While I was fighting to have Peace Corps Costa Rica expand or clarify its definition of sustainable development, I came across this Foreign Affairs article (sorry, the full text isn't available for free online) that discusses the origins of sustainable development. According to the article, the notion of sustainable development arose in the 1980s, thanks to an academic report called "Our Common Future," put together by the World Commission on Environment and Development. The report claimed that "boosting the economy, protecting natural resources, and ensuring social justice are not conflicting but interwoven and complementary goals." This line of thought paved the way for what many now know as Triple-Bottom-Line Sustainability.
Oddly enough, the Peace Corps (Costa Rica) definition of sustainable development lacked the environmental slant that characterizes much of the sustainability movement. Essentially, the Peace Corps' perspective focuses on the people who would sustain the operations of a project, whereas the triple-bottom-line perspective focuses on the social and environmental factors that would eventually prevent the continuation of a project's operations.
While both of these viewpoints are valid and entirely necessary, they often fail to highlight an important part of sustainability that can facilitate truly powerful ideas: scalability. An idea is much more impactful if it can serve as an example for other communities across the globe to emulate. Even further, I posit that scalability can be evidence that an idea is sustainable, at least in the more traditional sense of the word.
In the business world, the most promising business endeavors are the ones that exist independently of any one person's unique expertise. If a company has to rely on the creativity or management expertise of a single person, the continuation of that company's operations is at great risk. Perhaps more importantly, the growth and profitability of a business may be stifled by the inability of its model to scale to other regions when it is managed by different people in different cultural contexts.

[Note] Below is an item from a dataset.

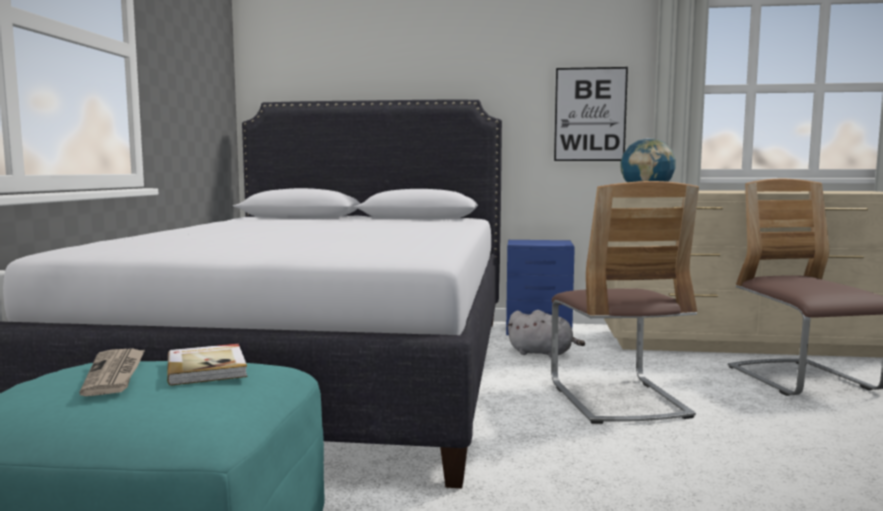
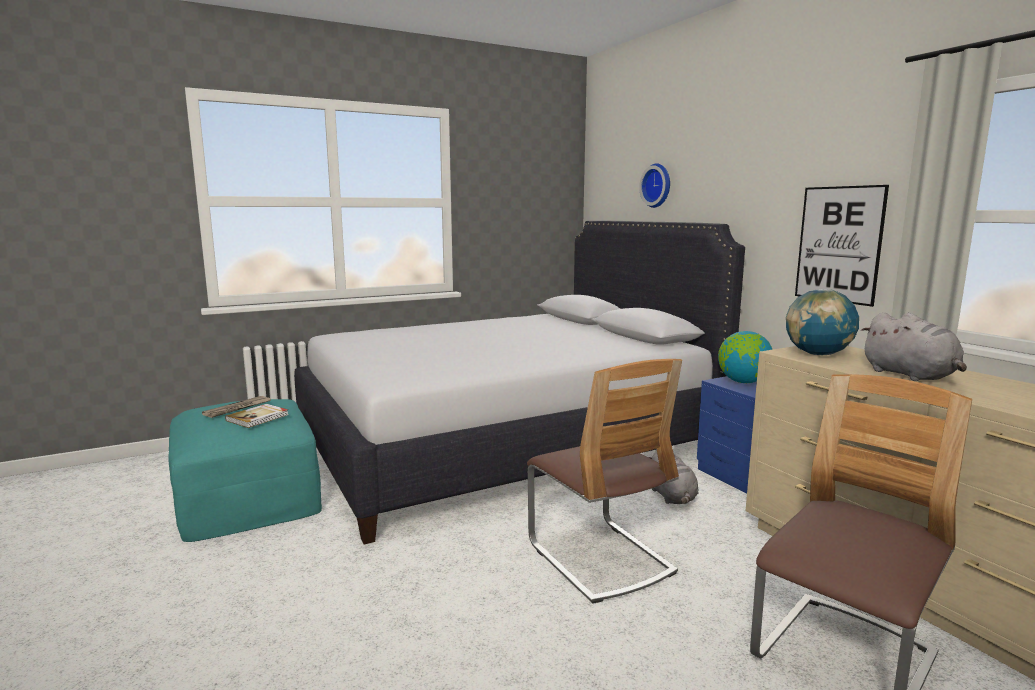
camera: 55 degrees right, 5 degrees up
chair [551,181,699,424] -> chair turned 75 degrees counterclockwise [527,359,682,604]
none -> wall clock [639,163,670,208]
none -> globe [718,331,773,383]
none -> grey plush toy [861,312,967,381]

The development world is similar in a lot of ways. Development projects that involve local people with unique talents may be quite advantageous in the short term, but what happens when the leaders move away, move on to something different, or retire altogether? One way to assess these risks is to ask yourself if a project could be scaled to include the neighboring community, the rest of the country, or the rest of the world. If this is the case, then the project probably has good prospects for sustainability. However, if the project doesn't pass this test, it probably will not be sustainable in the long term, or even in the short term in a disparate group of places.
I don't mean to belittle grassroots development that relies on talented, dedicated people at the local level who work for local benefit. In fact, I believe this to be the only form of develop that truly works. Ideas must first be tested for feasibility at the ground level. However, it would be quite wasteful for outside development workers to ignore the impact created by scalable ideas, models that can be adapted to a greater number of communities. In my experience, this broader perspective is often lost on grassroots development workers who are fighting tooth-and-nail to achieve objectives at the local level.
So, ideas pass important sustainability tests if they are 1) not unduly restricted to a small group of leaders and 2) scalable to other environments, thus proving their validity in a very powerful way. With a slight shift of perspective, we can ask ourselves important questions of sustainability and scalability to make a greater impact in our organizations and communities. These questions include--but are by no means limited to--the following:
What if Charlie gets hit by a bus tomorrow? What would happen then?
Would this new product sell in another country? If not, are there powerful attributes we must keep, or others we must do away with to adapt the product to a new environment. (See Four Actions Framework.)
What are some processes we can put in place today that could make this project work outside the confines of our own unique situation?
If we forget about scalability in our quest for sustainability, we can miss out on great opportunities to make small ideas big.